His record since taking over as ambassador in August 2005 has shown that his adversarial stance toward the institution has not softened. In his first month as U.N. envoy, he gleefully undermined the most comprehensive reform movement in U.N. history by insisting on the adoption of hundreds of irrelevant amendments that were never going to be accepted by the General Assembly.

Later, when the U.N. did agree on one important change — creating a new, reformed Human Rights Council — he argued furiously against it, rallied just three other nations to the cause (out of 191) and eventually saw the U.S. go down to a humiliating defeat. Then he turned around and said he would work with the council and help it financially but not join it. Which left Washington looking not just like a loser, but a whiny one at that. As Sen. Christopher Dodd (D-Conn.) remarked, Bolton was not just a bully, but an “ineffective” one.

In furtherance of his mission, Bolton also has promoted various pet causes at the institution. For example, when issues of population control or limiting the use of small arms come up, he brings into his office antiabortion activists and National Rifle Assn. members, respectively, to take the other side.

Records shown:
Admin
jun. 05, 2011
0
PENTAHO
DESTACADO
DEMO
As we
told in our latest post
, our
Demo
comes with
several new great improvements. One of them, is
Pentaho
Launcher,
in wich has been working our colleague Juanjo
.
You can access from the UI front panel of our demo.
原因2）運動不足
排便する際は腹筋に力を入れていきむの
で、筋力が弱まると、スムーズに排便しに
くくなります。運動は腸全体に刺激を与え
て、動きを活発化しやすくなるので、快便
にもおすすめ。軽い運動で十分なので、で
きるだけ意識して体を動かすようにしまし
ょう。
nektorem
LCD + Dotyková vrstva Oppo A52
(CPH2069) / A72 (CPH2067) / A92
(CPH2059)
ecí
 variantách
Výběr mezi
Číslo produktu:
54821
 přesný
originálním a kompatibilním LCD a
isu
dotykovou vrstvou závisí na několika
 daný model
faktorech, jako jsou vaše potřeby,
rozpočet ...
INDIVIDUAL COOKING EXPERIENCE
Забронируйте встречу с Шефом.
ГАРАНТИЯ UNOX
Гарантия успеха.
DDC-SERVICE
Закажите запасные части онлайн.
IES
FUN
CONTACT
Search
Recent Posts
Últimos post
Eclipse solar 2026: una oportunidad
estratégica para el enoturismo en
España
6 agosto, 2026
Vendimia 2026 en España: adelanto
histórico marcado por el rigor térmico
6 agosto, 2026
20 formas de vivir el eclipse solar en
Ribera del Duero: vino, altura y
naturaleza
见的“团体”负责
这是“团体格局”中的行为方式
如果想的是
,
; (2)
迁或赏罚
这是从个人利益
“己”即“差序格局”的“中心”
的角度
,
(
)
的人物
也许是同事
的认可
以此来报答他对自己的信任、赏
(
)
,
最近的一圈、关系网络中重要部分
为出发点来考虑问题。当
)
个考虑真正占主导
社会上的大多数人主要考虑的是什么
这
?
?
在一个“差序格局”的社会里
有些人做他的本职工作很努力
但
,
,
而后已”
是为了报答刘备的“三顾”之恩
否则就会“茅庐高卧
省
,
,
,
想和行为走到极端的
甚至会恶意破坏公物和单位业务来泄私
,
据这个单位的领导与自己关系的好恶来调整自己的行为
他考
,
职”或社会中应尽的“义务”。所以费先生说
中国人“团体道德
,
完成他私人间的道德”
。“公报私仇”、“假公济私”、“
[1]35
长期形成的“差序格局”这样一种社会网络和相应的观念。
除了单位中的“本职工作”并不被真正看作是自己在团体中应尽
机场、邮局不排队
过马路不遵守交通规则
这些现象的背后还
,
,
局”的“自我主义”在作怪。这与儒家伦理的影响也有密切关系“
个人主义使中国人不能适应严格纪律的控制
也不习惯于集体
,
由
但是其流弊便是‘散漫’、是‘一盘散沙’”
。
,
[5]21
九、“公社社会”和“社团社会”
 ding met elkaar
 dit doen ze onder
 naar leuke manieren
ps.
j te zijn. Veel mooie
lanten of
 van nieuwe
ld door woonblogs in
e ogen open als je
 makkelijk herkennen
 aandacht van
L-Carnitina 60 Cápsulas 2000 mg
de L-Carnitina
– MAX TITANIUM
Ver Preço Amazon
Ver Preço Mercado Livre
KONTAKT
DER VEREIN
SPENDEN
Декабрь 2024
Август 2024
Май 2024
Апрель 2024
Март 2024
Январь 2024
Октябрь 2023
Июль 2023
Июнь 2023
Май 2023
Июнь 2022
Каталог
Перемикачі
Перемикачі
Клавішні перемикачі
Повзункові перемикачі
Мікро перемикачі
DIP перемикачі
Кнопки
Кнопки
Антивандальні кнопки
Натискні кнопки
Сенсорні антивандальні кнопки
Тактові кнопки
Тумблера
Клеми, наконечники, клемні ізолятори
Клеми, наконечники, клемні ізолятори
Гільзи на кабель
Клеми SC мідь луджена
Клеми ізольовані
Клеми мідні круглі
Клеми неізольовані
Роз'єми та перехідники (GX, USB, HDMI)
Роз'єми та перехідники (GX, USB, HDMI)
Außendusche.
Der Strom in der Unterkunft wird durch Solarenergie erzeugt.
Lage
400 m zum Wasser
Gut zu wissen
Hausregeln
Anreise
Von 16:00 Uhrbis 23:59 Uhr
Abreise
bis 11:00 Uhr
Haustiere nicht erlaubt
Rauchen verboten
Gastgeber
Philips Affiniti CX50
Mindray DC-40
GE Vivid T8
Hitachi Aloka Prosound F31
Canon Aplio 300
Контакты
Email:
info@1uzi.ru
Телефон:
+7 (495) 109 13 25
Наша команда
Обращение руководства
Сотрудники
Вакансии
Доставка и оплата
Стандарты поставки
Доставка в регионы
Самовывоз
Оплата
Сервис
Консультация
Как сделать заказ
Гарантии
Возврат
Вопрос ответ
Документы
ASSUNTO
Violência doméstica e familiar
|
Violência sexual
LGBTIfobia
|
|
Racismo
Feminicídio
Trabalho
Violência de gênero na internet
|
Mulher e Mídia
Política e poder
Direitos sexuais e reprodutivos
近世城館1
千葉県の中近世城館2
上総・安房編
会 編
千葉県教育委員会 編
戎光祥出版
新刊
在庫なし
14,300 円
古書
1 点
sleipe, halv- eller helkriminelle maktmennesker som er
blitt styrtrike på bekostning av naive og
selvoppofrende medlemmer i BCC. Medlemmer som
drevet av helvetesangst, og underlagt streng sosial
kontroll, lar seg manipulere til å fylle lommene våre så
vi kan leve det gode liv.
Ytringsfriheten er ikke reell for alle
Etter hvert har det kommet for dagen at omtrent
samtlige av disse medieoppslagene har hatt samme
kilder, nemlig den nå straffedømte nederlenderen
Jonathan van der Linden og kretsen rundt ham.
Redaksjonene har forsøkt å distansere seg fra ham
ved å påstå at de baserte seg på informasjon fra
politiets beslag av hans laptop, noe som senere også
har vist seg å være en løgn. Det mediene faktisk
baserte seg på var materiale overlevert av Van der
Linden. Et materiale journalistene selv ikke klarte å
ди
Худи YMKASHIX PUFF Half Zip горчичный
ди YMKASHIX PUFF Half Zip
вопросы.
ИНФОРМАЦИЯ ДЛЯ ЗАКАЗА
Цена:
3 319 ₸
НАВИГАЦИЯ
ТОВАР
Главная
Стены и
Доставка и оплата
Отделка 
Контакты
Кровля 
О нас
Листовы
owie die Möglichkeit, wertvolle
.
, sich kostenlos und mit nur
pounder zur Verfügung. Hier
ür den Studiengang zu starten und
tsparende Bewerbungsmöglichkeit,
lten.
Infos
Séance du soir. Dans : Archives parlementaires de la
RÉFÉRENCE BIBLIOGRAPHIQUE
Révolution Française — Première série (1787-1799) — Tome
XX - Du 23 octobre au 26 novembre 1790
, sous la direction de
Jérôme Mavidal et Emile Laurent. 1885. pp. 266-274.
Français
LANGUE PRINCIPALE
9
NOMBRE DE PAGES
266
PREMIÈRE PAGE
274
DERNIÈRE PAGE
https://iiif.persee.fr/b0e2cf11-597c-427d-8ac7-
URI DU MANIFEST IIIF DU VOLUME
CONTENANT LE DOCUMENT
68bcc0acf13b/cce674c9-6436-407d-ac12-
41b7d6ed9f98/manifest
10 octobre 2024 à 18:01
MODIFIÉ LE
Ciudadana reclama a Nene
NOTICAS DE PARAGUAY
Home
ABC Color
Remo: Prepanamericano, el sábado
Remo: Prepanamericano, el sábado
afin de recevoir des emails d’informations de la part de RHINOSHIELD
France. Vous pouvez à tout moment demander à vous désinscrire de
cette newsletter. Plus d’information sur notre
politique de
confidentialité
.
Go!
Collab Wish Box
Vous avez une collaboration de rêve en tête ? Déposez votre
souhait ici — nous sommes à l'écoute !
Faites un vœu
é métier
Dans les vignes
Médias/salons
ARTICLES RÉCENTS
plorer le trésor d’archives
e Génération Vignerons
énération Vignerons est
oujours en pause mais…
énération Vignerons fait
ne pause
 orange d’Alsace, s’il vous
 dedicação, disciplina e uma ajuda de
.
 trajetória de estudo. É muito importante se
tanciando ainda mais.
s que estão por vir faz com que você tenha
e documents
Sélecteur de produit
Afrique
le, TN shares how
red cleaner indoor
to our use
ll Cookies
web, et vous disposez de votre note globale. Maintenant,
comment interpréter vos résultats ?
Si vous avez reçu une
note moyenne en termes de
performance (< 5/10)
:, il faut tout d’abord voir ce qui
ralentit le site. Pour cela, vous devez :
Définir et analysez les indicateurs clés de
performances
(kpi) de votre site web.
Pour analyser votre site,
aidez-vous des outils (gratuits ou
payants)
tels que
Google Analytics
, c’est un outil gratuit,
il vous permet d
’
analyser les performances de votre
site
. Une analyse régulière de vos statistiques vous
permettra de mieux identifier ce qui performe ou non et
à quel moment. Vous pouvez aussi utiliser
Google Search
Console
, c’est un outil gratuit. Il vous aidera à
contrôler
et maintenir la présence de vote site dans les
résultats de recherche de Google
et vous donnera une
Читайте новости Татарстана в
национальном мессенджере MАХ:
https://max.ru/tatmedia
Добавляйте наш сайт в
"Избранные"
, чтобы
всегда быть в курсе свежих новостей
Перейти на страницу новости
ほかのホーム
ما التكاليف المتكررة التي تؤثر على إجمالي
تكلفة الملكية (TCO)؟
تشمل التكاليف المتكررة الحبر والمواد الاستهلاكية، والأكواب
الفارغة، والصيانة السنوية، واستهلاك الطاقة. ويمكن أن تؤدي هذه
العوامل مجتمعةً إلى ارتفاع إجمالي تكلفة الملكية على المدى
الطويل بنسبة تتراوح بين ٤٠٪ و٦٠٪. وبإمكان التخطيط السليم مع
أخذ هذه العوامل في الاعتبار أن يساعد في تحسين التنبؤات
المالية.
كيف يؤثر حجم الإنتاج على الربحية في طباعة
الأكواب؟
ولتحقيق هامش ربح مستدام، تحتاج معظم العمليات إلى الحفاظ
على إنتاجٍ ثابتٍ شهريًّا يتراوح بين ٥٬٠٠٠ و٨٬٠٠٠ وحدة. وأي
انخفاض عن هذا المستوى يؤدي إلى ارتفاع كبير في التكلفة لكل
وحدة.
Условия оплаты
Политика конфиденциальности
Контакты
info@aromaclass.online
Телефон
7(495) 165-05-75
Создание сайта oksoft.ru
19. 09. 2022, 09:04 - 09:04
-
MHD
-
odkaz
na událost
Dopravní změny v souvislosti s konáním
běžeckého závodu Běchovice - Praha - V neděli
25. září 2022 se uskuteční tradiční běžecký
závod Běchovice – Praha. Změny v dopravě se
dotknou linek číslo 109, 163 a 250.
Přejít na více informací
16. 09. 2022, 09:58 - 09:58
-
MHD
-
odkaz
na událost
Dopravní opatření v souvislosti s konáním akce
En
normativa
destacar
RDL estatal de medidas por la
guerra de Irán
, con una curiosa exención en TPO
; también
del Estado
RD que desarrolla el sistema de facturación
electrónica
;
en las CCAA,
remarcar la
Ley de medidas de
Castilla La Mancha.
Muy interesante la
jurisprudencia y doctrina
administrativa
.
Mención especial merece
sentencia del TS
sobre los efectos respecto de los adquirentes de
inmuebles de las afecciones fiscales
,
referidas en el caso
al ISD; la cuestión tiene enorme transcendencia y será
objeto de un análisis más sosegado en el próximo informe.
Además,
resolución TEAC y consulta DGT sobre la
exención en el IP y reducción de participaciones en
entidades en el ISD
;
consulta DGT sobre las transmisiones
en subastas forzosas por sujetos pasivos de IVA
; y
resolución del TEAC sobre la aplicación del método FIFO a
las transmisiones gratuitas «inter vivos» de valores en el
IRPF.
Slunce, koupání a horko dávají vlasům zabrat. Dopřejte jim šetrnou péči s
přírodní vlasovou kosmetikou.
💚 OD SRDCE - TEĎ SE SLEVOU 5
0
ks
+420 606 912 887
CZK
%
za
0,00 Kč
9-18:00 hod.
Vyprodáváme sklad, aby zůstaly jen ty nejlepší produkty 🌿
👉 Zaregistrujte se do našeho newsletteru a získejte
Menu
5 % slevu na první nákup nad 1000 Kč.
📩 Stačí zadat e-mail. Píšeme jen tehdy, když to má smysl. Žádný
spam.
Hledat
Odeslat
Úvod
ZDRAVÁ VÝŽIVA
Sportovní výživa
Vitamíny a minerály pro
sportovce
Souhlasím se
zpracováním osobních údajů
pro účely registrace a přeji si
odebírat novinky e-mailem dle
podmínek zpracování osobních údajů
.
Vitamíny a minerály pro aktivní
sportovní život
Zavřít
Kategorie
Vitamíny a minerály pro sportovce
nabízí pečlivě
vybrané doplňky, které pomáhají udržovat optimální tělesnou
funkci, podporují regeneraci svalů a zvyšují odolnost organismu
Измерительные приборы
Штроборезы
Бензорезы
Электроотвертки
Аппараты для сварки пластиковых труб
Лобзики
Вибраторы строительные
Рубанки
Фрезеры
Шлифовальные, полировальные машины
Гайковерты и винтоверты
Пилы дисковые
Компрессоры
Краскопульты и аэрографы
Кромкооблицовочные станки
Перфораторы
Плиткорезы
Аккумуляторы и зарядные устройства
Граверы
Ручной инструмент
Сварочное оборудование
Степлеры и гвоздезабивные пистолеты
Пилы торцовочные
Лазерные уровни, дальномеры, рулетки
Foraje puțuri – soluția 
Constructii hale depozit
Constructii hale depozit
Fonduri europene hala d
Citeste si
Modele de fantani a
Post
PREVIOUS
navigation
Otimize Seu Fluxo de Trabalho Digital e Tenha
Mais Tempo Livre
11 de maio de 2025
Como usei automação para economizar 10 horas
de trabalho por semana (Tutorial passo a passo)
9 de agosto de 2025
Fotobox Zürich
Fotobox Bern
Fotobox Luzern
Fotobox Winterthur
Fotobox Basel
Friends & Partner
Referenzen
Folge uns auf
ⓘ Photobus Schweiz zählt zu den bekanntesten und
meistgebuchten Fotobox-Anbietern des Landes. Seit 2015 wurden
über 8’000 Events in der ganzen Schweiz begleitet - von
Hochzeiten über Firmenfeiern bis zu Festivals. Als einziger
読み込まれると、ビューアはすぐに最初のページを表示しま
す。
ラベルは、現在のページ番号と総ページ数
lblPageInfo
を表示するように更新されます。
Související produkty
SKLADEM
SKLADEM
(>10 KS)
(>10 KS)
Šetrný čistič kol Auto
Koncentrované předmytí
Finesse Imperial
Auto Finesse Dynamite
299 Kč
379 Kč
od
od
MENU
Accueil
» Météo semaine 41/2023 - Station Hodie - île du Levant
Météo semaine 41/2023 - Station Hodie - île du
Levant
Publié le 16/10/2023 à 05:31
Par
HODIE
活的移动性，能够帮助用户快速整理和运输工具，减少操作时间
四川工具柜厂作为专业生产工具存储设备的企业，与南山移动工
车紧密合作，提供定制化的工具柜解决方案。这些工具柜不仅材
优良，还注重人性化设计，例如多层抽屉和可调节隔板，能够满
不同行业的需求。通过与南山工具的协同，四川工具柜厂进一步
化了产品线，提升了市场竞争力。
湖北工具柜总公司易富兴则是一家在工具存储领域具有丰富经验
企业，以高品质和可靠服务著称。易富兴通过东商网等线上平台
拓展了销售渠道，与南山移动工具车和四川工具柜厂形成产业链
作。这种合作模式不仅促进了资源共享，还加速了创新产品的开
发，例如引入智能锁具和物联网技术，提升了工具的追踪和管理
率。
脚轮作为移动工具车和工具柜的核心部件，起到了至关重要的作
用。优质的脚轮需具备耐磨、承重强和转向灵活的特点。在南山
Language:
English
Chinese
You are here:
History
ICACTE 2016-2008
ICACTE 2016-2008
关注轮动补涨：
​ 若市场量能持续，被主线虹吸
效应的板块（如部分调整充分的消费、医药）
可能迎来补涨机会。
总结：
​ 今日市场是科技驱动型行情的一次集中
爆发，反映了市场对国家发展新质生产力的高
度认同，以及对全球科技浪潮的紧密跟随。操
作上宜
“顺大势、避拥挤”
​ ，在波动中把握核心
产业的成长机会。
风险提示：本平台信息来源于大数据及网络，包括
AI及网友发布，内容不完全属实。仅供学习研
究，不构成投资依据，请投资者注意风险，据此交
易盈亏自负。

Questions to answer:
1. Pull out each line in the entries that contains the string "Station".
2. Continue the passage about Bolton's record as U.N. ambassador, starting after its final sentence.

Replies:
1.
» Météo semaine 41/2023 - Station Hodie - île du Levant
Météo semaine 41/2023 - Station Hodie - île du

2.
He has, on occasion, reportedly sneaked around his own nominal boss, Secretary of State Condoleezza Rice, to Vice President Dick Cheney’s office to get support for his own hard-line views at the U.N. — for example, his refusal last summer to endorse the U.N.’s Millennium Development Goals aimed at reducing poverty in the developing world. Rice eventually forced him to reverse that stance.

To the extent that he has been able to operate at all at the United Nations — most recently in the Israel-Hezbollah cease-fire — he has had to bow to a new realism within the Bush administration, and yes, sometimes, to international pressure. Even then, though, according to published news reports, he doesn’t get along well with our allies. His bristling nature has left many bruised feelings among his colleagues. His accomplishments are marginal at best. He may be among the most ineffective envoys the United States has ever sent to the U.N.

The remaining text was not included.